The "srm" (secure remove) tool in Linux doesn't require root access nor knowledge of the filesystem. The default 35 times overwrite is over the top but the -dod (7 times) or -doe (3 times) flags are prudent security. https://en.wikipedia.org/wiki/Srm_%28Unix%29 This would cover Unix, Linux and MacOSX users, but it introduces a dependency.

[cypherdoc]

So out of interest, what is the basic strategy for Armory's physical handling of wallets?

Specifically;

1) are unencrypted private keys ever held on disk (or only ever in RAM)?

2) how are any old copies of wallet files that reside on disk at any point deleted/erased?

i would just use an offline wallet which is why i chose Armory to begin with. 

[marcus_of_augustus]

So out of interest, what is the basic strategy for Armory's physical handling of wallets?

Specifically;

1) are unencrypted private keys ever held on disk (or only ever in RAM)?

2) how are any old copies of wallet files that reside on disk at any point deleted/erased?

i would just use an offline wallet which is why i chose Armory to begin with. 

Well thanks for the useless, random, tangential comment.
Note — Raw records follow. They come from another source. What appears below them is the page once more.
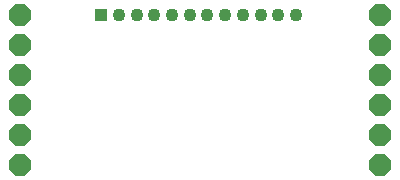
<source format=gbr>
G04 Layer_Color=8388736*
%FSLAX44Y44*%
%MOMM*%
G71*
G01*
G75*
G04:AMPARAMS|DCode=27|XSize=1.8034mm|YSize=1.8034mm|CornerRadius=0mm|HoleSize=0mm|Usage=FLASHONLY|Rotation=270.000|XOffset=0mm|YOffset=0mm|HoleType=Round|Shape=Octagon|*
%AMOCTAGOND27*
4,1,8,-0.4508,-0.9017,0.4508,-0.9017,0.9017,-0.4508,0.9017,0.4508,0.4508,0.9017,-0.4508,0.9017,-0.9017,0.4508,-0.9017,-0.4508,-0.4508,-0.9017,0.0*
%
%ADD27OCTAGOND27*%

%ADD28R,1.1031X1.1031*%
%ADD29C,1.1031*%
D27*
X318770Y228600D02*
D03*
Y254000D02*
D03*
Y279400D02*
D03*
Y304800D02*
D03*
Y330200D02*
D03*
Y355600D02*
D03*
X13970Y228600D02*
D03*
Y254000D02*
D03*
Y279400D02*
D03*
Y304800D02*
D03*
Y330200D02*
D03*
Y355600D02*
D03*
D28*
X82550D02*
D03*
D29*
X97551D02*
D03*
X112550D02*
D03*
X127551D02*
D03*
X142550D02*
D03*
X157551D02*
D03*
X172550D02*
D03*
X187551D02*
D03*
X202550D02*
D03*
X217551D02*
D03*
X232550D02*
D03*
X247551D02*
D03*
M02*

</source>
Offline or online is not relevant to my question, if you don't realise that yet.

[etotheipi]

So out of interest, what is the basic strategy for Armory's physical handling of wallets?

Specifically;

1) are unencrypted private keys ever held on disk (or only ever in RAM)?

2) how are any old copies of wallet files that reside on disk at any point deleted/erased?

i would just use an offline wallet which is why i chose Armory to begin with. 

Well thanks for the useless, random, tangential comment. Offline or online is not relevant to my question, if you don't realise that yet.

I think his point was that the questions you ask are irrelevant if your computer is offline.  Stored in RAM or HDD, encrypted or not, doesn't really matter.  The only thing to worry about is eventually discarding it, but if you stored any significant coins on it, ever, thermite is the only real solution

[Raoul Duke]

So out of interest, what is the basic strategy for Armory's physical handling of wallets?

Specifically;

1) are unencrypted private keys ever held on disk (or only ever in RAM)?

2) how are any old copies of wallet files that reside on disk at any point deleted/erased?

i would just use an offline wallet which is why i chose Armory to begin with. 

Well thanks for the useless, random, tangential comment. Offline or online is not relevant to my question, if you don't realise that yet.

Here is a relevant question: Have you asked the same questions to the regular Bitcoin client developers?

[etotheipi]

So out of interest, what is the basic strategy for Armory's physical handling of wallets?

Specifically;

1) are unencrypted private keys ever held on disk (or only ever in RAM)?

2) how are any old copies of wallet files that reside on disk at any point deleted/erased?

Here is a relevant question: Have you asked the same questions to the regular Bitcoin client developers?

I have, and the answer by them is:  "This problem is out of scope of our software.  This is an OS/filesystem issue, not an application issue." 

And of course:  after the wallet-not-actually-encrypted but 0.4.0, their wallets are now born encrypted, too.  If your wallet is unencrypted and then encrypted, they just delete the old wallet and rewrite a new, born-encrypted wallet.  But that's because in their case, they don't have a way to truly purge the old wallet using BSDDB.   Nonetheless, their implementation would suffer from the same filesystem issues.